Despite the fact that the Acadèmia Valenciana de la Llengua considers Valenciano to be the same language as Catalan, in the Valencian Community, the language has been referred to as Valenciano since the time of the Valencian Kingdom (1238-1707).
Spain's Many Languages and Dialects
The Spanish language, also known as Castilian Spanish in English, or Castellano, is spoken across Spain. This is the official language of Spain and it derives from Latin, unlike Germanic languages in Europe.
On top of that, there are variations of Andalusian Spanish, spoken in the south of the country and in North Africa. Andalusia is the southernmost autonomous community in Peninsular Spain, while Ceuta and Melilla are two autonomous cities of Spain located in North Africa. Andalusian Spanish is also used in Gibraltar, the British overseas territory.
In the Canary Islands, a Spanish dialect is spoken similar to Andalusian Spanish, but with native African and Arabic influences.
Not only are there many variants of Spanish in Spain and Africa, but several dialects of Spanish exist across Latin America. For more on the many different types of Spanish, see this useful guide.
FAQs About the Valenciano Language
Let's look at some frequently asked questions about Valenciano.
Are Valenciano and Catalan the same language?

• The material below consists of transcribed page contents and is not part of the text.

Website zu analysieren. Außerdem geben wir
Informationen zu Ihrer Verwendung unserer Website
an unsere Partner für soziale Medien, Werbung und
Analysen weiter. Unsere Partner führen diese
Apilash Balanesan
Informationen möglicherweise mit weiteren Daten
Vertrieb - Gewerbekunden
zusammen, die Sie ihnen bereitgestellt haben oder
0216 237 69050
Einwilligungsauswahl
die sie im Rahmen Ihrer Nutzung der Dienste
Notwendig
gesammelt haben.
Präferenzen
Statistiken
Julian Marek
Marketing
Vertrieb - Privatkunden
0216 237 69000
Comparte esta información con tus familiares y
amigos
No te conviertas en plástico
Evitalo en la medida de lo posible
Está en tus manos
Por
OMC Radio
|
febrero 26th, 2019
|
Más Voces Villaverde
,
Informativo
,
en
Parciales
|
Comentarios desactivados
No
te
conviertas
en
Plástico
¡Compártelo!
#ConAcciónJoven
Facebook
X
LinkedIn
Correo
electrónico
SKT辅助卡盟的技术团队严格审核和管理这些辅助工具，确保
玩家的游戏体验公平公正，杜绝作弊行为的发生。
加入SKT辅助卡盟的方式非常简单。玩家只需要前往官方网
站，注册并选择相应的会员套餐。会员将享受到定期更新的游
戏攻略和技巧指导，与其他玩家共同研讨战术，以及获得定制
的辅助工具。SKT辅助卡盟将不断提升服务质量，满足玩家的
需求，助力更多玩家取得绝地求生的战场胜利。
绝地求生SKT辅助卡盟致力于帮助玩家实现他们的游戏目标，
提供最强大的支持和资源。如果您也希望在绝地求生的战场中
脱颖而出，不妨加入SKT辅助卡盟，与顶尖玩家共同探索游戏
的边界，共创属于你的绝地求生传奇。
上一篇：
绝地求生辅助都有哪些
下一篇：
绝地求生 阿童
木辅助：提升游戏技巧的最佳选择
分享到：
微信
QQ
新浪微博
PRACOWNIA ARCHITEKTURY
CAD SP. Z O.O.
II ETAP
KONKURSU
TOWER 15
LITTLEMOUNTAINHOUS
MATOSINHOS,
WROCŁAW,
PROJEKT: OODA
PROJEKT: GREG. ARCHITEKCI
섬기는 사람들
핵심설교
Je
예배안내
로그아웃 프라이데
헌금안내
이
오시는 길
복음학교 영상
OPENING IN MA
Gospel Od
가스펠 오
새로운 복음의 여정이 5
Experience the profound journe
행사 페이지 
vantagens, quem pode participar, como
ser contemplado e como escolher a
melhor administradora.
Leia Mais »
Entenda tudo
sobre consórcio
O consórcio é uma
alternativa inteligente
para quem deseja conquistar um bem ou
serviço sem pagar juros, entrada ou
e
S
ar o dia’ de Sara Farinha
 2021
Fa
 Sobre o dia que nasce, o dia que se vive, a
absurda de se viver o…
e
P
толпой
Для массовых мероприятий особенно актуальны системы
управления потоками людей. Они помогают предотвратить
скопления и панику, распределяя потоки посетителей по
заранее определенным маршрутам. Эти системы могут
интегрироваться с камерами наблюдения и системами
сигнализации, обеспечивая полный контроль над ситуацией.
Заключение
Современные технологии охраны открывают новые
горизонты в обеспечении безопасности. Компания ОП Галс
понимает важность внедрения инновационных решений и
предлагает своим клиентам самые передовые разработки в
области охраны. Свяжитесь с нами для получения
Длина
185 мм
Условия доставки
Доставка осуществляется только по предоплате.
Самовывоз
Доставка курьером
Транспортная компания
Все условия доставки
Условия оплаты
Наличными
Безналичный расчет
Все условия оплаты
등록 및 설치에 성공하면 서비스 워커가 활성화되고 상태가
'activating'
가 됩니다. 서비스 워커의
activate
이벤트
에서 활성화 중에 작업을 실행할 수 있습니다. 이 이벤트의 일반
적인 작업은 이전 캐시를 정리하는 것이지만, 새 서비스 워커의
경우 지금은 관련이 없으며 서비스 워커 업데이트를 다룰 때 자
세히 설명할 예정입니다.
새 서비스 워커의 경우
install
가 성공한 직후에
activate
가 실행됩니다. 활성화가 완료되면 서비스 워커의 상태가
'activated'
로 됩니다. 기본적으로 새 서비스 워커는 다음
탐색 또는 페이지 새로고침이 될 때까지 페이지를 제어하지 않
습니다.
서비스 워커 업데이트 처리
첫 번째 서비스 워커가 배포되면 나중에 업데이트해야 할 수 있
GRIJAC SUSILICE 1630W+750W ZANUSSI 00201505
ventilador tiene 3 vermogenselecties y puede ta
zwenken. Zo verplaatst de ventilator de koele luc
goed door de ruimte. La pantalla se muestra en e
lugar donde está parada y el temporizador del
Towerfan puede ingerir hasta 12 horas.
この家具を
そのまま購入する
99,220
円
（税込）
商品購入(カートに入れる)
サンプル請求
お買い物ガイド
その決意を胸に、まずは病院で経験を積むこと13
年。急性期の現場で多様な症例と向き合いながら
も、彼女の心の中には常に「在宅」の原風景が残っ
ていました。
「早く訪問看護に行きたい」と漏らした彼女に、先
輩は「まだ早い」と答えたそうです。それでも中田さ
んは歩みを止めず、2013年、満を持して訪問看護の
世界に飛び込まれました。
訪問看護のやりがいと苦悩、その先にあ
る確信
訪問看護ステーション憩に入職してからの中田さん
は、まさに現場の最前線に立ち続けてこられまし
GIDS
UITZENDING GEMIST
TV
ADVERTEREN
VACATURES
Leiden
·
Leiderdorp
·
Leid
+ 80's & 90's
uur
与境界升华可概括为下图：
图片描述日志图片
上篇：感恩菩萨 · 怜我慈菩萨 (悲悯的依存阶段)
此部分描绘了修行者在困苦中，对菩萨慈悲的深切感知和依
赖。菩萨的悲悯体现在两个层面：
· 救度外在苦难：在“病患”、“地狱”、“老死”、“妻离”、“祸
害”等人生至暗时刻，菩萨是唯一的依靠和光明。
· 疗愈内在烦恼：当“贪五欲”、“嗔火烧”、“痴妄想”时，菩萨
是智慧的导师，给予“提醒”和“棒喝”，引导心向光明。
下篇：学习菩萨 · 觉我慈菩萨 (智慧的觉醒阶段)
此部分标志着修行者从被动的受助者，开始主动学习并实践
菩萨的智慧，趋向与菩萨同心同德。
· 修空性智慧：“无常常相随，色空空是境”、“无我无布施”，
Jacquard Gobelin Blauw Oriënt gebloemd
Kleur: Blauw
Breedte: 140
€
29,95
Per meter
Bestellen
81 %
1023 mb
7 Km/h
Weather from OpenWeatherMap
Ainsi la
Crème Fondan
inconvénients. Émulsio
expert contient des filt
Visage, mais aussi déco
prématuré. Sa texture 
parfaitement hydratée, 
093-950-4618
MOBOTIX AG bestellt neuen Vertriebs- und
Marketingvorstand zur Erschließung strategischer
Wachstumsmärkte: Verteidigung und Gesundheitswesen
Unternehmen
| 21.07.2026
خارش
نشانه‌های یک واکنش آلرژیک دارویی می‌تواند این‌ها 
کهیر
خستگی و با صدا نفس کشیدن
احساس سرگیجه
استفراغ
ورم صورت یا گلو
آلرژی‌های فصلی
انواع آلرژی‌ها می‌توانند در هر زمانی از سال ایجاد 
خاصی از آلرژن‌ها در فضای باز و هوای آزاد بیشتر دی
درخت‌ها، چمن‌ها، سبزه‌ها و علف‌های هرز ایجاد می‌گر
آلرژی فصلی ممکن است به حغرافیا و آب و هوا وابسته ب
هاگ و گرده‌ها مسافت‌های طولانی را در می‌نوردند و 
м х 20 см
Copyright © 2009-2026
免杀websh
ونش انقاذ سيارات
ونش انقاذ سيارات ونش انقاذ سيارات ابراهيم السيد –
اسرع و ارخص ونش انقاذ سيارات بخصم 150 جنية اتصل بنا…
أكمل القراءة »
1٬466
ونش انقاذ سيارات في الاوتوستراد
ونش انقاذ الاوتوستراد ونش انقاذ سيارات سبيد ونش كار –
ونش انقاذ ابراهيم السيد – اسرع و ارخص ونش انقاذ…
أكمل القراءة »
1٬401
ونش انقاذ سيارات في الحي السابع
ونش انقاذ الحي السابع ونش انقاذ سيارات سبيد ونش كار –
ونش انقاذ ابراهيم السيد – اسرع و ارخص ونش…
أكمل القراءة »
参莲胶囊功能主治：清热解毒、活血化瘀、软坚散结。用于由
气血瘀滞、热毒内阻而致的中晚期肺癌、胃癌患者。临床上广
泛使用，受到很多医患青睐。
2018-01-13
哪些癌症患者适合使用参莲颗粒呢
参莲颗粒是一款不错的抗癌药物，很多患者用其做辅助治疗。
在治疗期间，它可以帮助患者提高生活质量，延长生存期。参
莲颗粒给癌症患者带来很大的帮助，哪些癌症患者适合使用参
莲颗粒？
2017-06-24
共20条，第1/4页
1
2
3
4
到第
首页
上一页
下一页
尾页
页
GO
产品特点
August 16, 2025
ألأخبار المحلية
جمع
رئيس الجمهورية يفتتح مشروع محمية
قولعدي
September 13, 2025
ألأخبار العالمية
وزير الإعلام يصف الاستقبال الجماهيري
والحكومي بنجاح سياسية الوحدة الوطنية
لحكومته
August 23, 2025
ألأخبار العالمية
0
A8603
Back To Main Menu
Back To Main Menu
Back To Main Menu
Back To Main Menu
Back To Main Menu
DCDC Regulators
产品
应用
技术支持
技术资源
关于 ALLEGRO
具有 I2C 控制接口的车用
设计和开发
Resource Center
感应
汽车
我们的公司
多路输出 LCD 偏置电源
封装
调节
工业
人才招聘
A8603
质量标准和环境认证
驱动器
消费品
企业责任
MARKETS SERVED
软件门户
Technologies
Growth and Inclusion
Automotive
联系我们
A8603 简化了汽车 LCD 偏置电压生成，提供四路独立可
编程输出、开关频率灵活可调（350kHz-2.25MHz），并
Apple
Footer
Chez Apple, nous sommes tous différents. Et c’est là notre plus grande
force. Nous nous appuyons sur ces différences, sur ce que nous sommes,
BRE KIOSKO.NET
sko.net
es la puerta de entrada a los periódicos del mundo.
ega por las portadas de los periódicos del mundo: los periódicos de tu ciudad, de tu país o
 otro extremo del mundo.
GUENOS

Yes, the Valencian Academy of Language considers Valencian to be the same language as Catalan. Valencian belongs to the Western group of Catalan dialects. It is the Catalan spoken in the Valencian Community and is characterized by some little differences.
Is Valenciano a dialect?
Valenciano, or the Valencian language, is a dialect of Catalan. It is not a dialect of Spanish. Valenciano is spoken in various places around the Valencian region with varying spellings, vocabulary, and pronunciations.
For more information about the modern Catalan culture and language, look up the Institut d'Estudis Catalans, which is an academic institution that researches all elements of Catalan culture and language, provides information and data, and relevant details for travel in Valencia.
How many official languages does Spain have?
Spanish is the only official language of Spain. However, there are four co-official languages: Valenciano/ Catalan, Basque, Galician, and Aranese. A co-official language has officially recognized status in certain territories.
If you are visiting a location in Spain in which a dialect takes strong precedence, you can improve the quality of your stay by learning a few basic words and phrases in that dialect. Depending on your level of Spanish or Valenciano, you may be able to decipher the meaning of local colloquialisms from context.
What is a Valenciano surname?
A Valenciano surname is a habitational name that originates from the Valencian Community, a region in eastern Spain. The Valencian Community, commonly known as Valencia, is one of the autonomous communities of Spain, and its official language is Valencian, a variety of Catalan.
Valenciano surnames typically reflect the region's historical, linguistic, and cultural influences. Many Valenciano surnames have Catalan or Spanish origins, and some may also have influences from other languages due to historical interactions and migrations in the area.
Summing Up: What is Valenciano & Where is the Language spoken?
So concludes our brief guide to the official language of the Valencian Community.
We have discussed Valenciano and its cultural significance in the Valencian Community. We have also discussed its variants, and why you should consider learning to speak Valenciano.
The key takeaways from this guide are that Valencian and Spanish are different languages and that Valencian and Catalan are the same languages.
Classified by linguists as a Western dialect of Catalan, Valencian is a Romance Language that is fairly easy to learn, especially if you know any other Romance languages already.
Why don't you try learning some useful words and phrases in Valencian or standard Catalan?